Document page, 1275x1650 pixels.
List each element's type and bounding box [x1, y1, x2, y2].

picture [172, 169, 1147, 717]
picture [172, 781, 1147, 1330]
☆ ☆ ☆ ☆ ☆ ☆ ☆
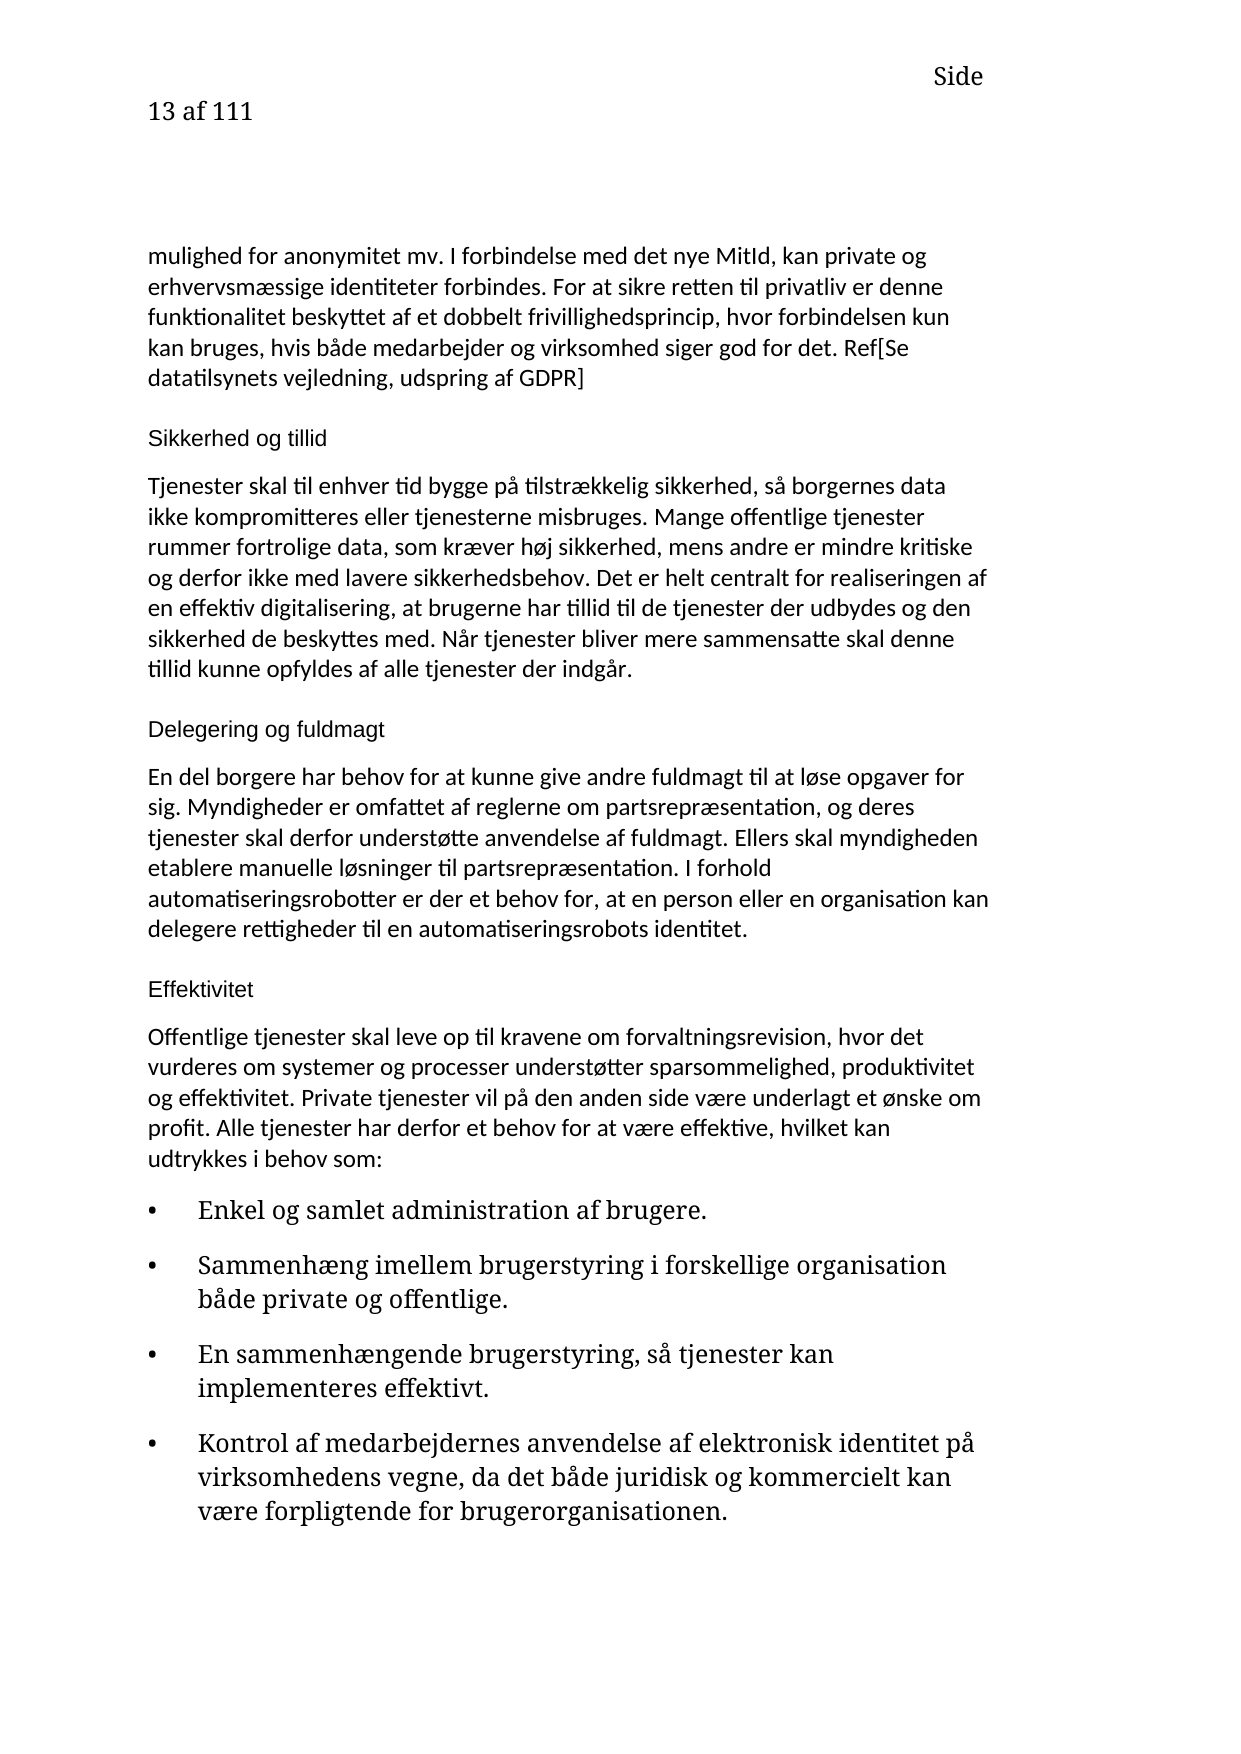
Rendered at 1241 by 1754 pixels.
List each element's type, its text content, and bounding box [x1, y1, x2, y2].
☆ ☆ ☆ ☆ ☆ ☆ ☆
• [ACTIVITY]
Which lines above include the word "pixels"? Pick them out and copy them.

• [RESPONSE AREA]
Document page, 1275x1650 pixels.
Rendered at 1241 by 1754 pixels.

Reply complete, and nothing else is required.